Task goal – Please print every record below exactly as it appears.

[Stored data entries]

* * * * * * *

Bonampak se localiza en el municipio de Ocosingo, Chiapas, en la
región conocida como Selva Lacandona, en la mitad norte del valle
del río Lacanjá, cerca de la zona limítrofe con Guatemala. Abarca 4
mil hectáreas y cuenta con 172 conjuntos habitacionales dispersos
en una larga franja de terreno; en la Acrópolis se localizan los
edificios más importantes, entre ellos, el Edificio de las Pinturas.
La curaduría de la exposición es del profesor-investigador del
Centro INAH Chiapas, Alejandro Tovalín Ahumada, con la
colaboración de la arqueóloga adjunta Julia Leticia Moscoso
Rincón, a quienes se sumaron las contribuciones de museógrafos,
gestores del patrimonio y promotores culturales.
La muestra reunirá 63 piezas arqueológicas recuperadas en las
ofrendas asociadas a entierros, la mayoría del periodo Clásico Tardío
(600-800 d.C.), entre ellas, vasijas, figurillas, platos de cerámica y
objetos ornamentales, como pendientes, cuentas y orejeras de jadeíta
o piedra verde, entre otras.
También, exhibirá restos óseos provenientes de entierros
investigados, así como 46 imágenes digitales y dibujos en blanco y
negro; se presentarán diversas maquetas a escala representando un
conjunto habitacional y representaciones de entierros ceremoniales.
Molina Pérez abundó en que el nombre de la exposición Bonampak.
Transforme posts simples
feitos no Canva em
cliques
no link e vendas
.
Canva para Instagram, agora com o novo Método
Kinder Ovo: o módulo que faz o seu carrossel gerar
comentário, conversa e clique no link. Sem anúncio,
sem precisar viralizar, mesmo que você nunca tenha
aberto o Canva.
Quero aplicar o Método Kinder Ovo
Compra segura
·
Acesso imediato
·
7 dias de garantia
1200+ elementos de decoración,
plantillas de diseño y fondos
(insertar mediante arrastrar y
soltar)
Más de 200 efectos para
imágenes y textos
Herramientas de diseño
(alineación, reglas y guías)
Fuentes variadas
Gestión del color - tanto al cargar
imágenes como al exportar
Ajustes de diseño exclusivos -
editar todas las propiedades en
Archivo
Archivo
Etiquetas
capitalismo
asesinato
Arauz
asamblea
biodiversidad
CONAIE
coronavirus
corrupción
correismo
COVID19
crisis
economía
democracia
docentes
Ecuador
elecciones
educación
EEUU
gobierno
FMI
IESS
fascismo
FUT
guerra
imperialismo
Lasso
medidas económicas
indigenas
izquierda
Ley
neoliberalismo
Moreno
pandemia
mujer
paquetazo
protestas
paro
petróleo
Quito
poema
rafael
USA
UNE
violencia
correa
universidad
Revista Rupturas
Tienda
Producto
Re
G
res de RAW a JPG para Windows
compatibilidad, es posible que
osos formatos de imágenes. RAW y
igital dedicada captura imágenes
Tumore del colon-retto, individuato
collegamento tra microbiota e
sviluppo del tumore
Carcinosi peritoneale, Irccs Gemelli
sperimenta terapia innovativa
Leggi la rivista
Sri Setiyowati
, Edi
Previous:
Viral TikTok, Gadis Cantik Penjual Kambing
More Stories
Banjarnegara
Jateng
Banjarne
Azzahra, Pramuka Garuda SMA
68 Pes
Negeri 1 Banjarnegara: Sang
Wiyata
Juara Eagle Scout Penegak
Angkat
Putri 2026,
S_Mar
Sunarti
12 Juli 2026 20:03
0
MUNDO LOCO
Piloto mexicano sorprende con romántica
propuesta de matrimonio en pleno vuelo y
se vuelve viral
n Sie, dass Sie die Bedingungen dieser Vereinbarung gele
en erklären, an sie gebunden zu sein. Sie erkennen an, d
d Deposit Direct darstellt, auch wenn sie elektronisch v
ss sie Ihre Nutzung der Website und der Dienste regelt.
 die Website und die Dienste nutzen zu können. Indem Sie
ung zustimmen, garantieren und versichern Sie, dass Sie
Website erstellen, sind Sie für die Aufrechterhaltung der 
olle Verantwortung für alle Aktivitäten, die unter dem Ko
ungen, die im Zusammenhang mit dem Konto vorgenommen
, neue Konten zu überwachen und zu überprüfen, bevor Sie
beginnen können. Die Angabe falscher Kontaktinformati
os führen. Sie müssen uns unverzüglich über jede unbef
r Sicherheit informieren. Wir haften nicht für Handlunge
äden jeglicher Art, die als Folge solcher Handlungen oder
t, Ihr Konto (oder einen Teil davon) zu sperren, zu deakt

* * * * * * *

Written solution –
Bonampak se localiza en el municipio de Ocosingo, Chiapas, en la
región conocida como Selva Lacandona, en la mitad norte del valle
del río Lacanjá, cerca de la zona limítrofe con Guatemala. Abarca 4
mil hectáreas y cuenta con 172 conjuntos habitacionales dispersos
en una larga franja de terreno; en la Acrópolis se localizan los
edificios más importantes, entre ellos, el Edificio de las Pinturas.
La curaduría de la exposición es del profesor-investigador del
Centro INAH Chiapas, Alejandro Tovalín Ahumada, con la
colaboración de la arqueóloga adjunta Julia Leticia Moscoso
Rincón, a quienes se sumaron las contribuciones de museógrafos,
gestores del patrimonio y promotores culturales.
La muestra reunirá 63 piezas arqueológicas recuperadas en las
ofrendas asociadas a entierros, la mayoría del periodo Clásico Tardío
(600-800 d.C.), entre ellas, vasijas, figurillas, platos de cerámica y
objetos ornamentales, como pendientes, cuentas y orejeras de jadeíta
o piedra verde, entre otras.
También, exhibirá restos óseos provenientes de entierros
investigados, así como 46 imágenes digitales y dibujos en blanco y
negro; se presentarán diversas maquetas a escala representando un
conjunto habitacional y representaciones de entierros ceremoniales.
Molina Pérez abundó en que el nombre de la exposición Bonampak.
Transforme posts simples
feitos no Canva em
cliques
no link e vendas
.
Canva para Instagram, agora com o novo Método
Kinder Ovo: o módulo que faz o seu carrossel gerar
comentário, conversa e clique no link. Sem anúncio,
sem precisar viralizar, mesmo que você nunca tenha
aberto o Canva.
Quero aplicar o Método Kinder Ovo
Compra segura
·
Acesso imediato
·
7 dias de garantia
1200+ elementos de decoración,
plantillas de diseño y fondos
(insertar mediante arrastrar y
soltar)
Más de 200 efectos para
imágenes y textos
Herramientas de diseño
(alineación, reglas y guías)
Fuentes variadas
Gestión del color - tanto al cargar
imágenes como al exportar
Ajustes de diseño exclusivos -
editar todas las propiedades en
Archivo
Archivo
Etiquetas
capitalismo
asesinato
Arauz
asamblea
biodiversidad
CONAIE
coronavirus
corrupción
correismo
COVID19
crisis
economía
democracia
docentes
Ecuador
elecciones
educación
EEUU
gobierno
FMI
IESS
fascismo
FUT
guerra
imperialismo
Lasso
medidas económicas
indigenas
izquierda
Ley
neoliberalismo
Moreno
pandemia
mujer
paquetazo
protestas
paro
petróleo
Quito
poema
rafael
USA
UNE
violencia
correa
universidad
Revista Rupturas
Tienda
Producto
Re
G
res de RAW a JPG para Windows
compatibilidad, es posible que
osos formatos de imágenes. RAW y
igital dedicada captura imágenes
Tumore del colon-retto, individuato
collegamento tra microbiota e
sviluppo del tumore
Carcinosi peritoneale, Irccs Gemelli
sperimenta terapia innovativa
Leggi la rivista
Sri Setiyowati
, Edi
Previous:
Viral TikTok, Gadis Cantik Penjual Kambing
More Stories
Banjarnegara
Jateng
Banjarne
Azzahra, Pramuka Garuda SMA
68 Pes
Negeri 1 Banjarnegara: Sang
Wiyata
Juara Eagle Scout Penegak
Angkat
Putri 2026,
S_Mar
Sunarti
12 Juli 2026 20:03
0
MUNDO LOCO
Piloto mexicano sorprende con romántica
propuesta de matrimonio en pleno vuelo y
se vuelve viral
n Sie, dass Sie die Bedingungen dieser Vereinbarung gele
en erklären, an sie gebunden zu sein. Sie erkennen an, d
d Deposit Direct darstellt, auch wenn sie elektronisch v
ss sie Ihre Nutzung der Website und der Dienste regelt.
 die Website und die Dienste nutzen zu können. Indem Sie
ung zustimmen, garantieren und versichern Sie, dass Sie
Website erstellen, sind Sie für die Aufrechterhaltung der 
olle Verantwortung für alle Aktivitäten, die unter dem Ko
ungen, die im Zusammenhang mit dem Konto vorgenommen
, neue Konten zu überwachen und zu überprüfen, bevor Sie
beginnen können. Die Angabe falscher Kontaktinformati
os führen. Sie müssen uns unverzüglich über jede unbef
r Sicherheit informieren. Wir haften nicht für Handlunge
äden jeglicher Art, die als Folge solcher Handlungen oder
t, Ihr Konto (oder einen Teil davon) zu sperren, zu deakt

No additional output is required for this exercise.